I always felt that meaning was the relationship between the object
and the
total experiences in each individual mind, unless the mind can create
objects
not related to one's experience.
mando
On Aug 24, 2008, at 1:25 PM, [EMAIL PROTECTED] wrote:
"Meaning" is always in a mind, never in an object.
Whenever we look upon (or hear, or taste, or smell, or even palp)
an object,
the sense data each mind receives is more or less different from
the next
mind's receipt, and each mind then "processes" it differently.
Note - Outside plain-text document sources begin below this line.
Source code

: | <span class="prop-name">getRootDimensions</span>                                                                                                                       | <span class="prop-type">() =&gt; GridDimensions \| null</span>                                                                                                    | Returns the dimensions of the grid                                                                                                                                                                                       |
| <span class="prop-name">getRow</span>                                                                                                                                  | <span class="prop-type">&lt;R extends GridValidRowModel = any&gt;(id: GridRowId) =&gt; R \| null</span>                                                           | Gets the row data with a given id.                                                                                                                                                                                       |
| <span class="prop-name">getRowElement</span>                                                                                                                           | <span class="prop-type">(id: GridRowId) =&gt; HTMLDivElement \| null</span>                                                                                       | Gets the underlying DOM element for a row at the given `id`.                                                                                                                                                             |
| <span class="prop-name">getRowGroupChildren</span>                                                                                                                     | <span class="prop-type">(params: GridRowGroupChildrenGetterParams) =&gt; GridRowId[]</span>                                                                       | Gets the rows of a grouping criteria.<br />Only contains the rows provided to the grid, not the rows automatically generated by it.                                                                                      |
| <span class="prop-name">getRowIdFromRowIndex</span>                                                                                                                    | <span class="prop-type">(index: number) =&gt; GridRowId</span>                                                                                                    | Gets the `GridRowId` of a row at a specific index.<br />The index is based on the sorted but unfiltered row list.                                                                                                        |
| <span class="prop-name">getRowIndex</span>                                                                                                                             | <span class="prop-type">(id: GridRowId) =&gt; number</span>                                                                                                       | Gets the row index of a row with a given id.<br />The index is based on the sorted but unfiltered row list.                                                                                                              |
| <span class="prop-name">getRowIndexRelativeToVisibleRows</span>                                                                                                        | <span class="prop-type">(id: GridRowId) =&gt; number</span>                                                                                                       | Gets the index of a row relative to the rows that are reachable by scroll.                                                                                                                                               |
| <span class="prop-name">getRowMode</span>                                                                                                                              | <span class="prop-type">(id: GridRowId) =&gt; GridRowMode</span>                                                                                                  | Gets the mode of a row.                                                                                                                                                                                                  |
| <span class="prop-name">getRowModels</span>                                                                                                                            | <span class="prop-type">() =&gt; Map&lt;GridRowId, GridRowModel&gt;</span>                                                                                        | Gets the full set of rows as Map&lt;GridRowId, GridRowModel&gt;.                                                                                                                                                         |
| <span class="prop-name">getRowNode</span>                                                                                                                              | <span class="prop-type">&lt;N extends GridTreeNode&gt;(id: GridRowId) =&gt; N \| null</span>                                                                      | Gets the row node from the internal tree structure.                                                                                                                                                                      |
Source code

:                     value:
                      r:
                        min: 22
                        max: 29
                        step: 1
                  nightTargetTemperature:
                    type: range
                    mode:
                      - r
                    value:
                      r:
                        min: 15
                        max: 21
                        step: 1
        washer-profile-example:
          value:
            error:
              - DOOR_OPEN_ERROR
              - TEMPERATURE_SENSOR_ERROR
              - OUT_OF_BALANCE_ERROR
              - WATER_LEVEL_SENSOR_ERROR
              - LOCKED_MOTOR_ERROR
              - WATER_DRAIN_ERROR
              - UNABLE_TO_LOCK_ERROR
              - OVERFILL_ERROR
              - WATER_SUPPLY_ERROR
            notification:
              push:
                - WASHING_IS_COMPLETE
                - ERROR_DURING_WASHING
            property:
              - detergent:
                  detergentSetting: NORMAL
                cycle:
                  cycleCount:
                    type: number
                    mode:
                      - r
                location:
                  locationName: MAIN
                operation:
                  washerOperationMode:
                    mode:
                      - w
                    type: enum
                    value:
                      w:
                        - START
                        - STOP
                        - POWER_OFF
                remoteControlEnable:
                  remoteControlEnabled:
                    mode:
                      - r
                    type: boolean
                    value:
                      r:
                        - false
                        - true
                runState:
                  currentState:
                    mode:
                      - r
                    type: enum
The processing is largely a matter of associating the immediate
sensations
with other notion already stored in memory. That inventory of
memories, plus the
intricacies of our associating apparatus, result in new notion that
can be of
wide variation from mind to mind -- variation and degree of
"recognition".
If confronted by an elaborate mathematical formula, many of us can
go no
further than perhaps "recognizing" it as a mathematical formula,
while a
mathematician's mind goes bounding on to all sorts of new notion.
When confronted with
a scription in a foreign alphabet, many of us may think, "Well,
it's eastern
Asian," -- and be wrong because it turns out to be ancient African or
something.
What most of us have in mind when we talk of an object's "meaning"
is solely
in our heads, a somewhat "recognizable" notion. Thus when
confronted with a
scription we are told is Attic Greek, we may say with a chortle,
"It's all Greek
to me!" Or, more seriously, "Well it's meaningless to me." When we
say that,
what we have in mind is the fact that our associating mind has not
come up
with notion that we can "get a grip on", grasp, recognize to some
degree.
And that's where our lingo begins to mislead us. We commence saying
it's the
scription -- or poem, or painting, or strange sound -- that is with
or without
meaning.
If a scholarly woodsman sees elaborate markings on a tree, he may
wonder what
"their meaning" is. If the markings turn out to be the clawings of
a bear, he
may say, "Ah! So they're meaningless." But a second woodsman may
demur: "Oh,
no. The markings mean a lot. The only a bear does that is when..."
And their
young companion from the city may say, "I'll tell you what they
mean. They mean
there are bears around here. Let's go home."